HealthPREMIUM

Western Cape seeks closer ties with private healthcare sector

Think-tank set up to make better use of the resources available in the province

Western Cape MEC for health and wellness Mireille Wenger.  File photo: MISHA JORDAAN/GALLO IMAGES
Western Cape MEC for health and wellness Mireille Wenger. File photo: MISHA JORDAAN/GALLO IMAGES

The Western Cape health department has set up a think-tank to find ways to use the private sector to improve care for state patients, with potential projects ranging from improving access to high-tech scans to providing chronic medicines at more convenient locations.

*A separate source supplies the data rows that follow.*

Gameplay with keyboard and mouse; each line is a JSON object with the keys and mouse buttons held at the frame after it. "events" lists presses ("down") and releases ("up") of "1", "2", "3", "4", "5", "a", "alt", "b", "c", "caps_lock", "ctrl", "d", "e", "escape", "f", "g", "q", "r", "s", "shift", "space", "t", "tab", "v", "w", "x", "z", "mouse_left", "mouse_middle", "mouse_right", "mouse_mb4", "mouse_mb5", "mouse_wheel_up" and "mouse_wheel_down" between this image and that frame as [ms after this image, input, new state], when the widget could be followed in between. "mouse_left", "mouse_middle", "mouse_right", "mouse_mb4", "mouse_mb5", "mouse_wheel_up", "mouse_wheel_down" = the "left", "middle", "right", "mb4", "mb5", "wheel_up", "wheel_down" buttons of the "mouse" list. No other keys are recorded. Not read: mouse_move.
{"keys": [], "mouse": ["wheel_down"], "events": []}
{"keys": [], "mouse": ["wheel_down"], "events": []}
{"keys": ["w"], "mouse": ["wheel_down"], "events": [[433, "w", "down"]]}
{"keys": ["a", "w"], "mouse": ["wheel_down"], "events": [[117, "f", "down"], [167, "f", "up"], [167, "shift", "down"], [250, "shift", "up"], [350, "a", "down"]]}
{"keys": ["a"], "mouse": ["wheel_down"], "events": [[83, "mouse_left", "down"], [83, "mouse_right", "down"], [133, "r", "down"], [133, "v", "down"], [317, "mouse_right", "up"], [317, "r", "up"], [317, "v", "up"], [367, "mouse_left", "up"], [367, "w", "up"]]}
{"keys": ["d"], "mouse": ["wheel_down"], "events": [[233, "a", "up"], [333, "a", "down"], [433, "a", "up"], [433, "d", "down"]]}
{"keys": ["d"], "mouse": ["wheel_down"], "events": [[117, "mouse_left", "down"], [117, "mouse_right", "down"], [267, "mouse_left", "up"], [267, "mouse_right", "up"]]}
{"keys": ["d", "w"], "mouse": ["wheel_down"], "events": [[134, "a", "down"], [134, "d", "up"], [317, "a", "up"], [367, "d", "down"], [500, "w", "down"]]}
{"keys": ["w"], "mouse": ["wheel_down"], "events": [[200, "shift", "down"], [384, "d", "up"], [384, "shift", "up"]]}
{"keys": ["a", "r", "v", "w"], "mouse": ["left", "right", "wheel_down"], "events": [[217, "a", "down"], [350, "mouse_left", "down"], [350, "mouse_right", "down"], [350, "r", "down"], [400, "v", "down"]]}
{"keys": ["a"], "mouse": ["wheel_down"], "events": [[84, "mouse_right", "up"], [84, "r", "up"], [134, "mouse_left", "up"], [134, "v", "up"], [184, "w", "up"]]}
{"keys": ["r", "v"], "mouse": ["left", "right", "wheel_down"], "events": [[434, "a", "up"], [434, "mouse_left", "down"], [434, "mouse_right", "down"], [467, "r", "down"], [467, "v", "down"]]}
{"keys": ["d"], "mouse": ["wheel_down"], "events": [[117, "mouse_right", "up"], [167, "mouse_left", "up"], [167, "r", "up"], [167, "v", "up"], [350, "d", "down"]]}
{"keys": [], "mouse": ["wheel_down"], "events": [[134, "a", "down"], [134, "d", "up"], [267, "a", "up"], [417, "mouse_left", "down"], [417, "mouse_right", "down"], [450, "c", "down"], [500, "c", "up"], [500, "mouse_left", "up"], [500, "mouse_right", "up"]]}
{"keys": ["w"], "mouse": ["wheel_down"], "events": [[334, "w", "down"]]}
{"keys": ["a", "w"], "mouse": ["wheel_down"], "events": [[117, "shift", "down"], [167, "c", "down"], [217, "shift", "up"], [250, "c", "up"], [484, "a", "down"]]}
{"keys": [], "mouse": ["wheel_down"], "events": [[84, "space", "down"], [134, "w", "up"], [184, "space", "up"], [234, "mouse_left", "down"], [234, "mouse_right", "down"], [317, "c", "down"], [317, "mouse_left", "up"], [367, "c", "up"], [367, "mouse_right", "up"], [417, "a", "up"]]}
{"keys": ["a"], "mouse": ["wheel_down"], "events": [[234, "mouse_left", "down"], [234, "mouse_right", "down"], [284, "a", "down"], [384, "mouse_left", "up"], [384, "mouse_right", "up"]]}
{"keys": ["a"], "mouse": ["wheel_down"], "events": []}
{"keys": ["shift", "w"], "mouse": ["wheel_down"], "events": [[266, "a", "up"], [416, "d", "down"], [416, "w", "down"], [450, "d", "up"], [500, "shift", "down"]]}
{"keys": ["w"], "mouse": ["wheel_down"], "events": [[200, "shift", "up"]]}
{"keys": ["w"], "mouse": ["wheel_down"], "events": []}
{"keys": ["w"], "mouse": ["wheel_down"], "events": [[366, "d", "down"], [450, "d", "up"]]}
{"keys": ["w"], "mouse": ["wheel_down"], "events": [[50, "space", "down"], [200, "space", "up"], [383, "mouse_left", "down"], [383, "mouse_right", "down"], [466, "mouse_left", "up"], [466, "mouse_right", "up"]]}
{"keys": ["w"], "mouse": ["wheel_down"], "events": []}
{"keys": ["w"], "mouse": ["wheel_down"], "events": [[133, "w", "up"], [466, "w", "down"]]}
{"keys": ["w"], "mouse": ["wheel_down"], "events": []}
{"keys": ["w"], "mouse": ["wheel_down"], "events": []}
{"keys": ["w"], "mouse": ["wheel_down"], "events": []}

The initiative aims to make better use of the resources available in the province and will draw on the experience the department gained contracting with the private sector during the Covid-19 pandemic, said Western Cape MEC for health and wellness Mireille Wenger.

The Western Cape drew up detailed contracts with private hospitals to be used if public hospitals were to run out of beds.

“To meet both the immediate and long-term needs of our residents, we need the public and private sectors, alongside academic experts, to work together to find smarter, more efficient ways to deliver quality care,” said Wenger.

The think-tank includes representatives from private hospitals, laboratories, pharmacy groups, medical schemes, academic institutions and the provincial health department. Its work will run independently of the national department of health’s push for National Health Insurance (NHI), said Wenger.

“NHI as it is currently conceived — if it does proceed — will probably take a very long time. That is why we’re making this big push to make sure that more people can have access to good quality care [now],” she said.

NHI as it is currently conceived — if it does proceed — will probably take a very long time. That is why we’re making this big push to make sure that more people can have access to good quality care now.

—  Mireille Wenger,  Western Cape MEC for health and wellness

NHI is the ANC’s controversial plan for universal health coverage, and aims to ensure all eligible patients are provided with services that are free at the point of delivery. Its first piece of enabling legislation — the NHI Act — was signed into law by President Cyril Ramaphosa in May 2024, but has yet to be brought into effect.

The DA-led Western Cape is the only province that voted against the NHI Bill when it was before parliament’s national council of provinces. While it has not taken legal action against the NHI Act, it has opposed draft regulations for the governance structure of the NHI Fund, released for public comment by health minister Aaron Motsoaledi in March, saying the act poses a risk to the functioning of the provincial health system.

The think-tank is exploring a range of initiatives that could improve patient care including a project that would enable public sector patients to receive specialised medical equipment and diagnostic imaging at private facilities.

Many patients, especially those living in rural areas, have to travel far for CT or MRI scans. If patients were able to obtain scans closer to home, it would reduce unnecessary travel and reduce expenditure on planned patient transport, which currently runs to R117m a year.

Discussion is under way with private sector pharmacies to expand the Western Cape’s chronic medicine dispensing programme into corporate and independent pharmacies, said the department’s COO, Saadiq Kariem.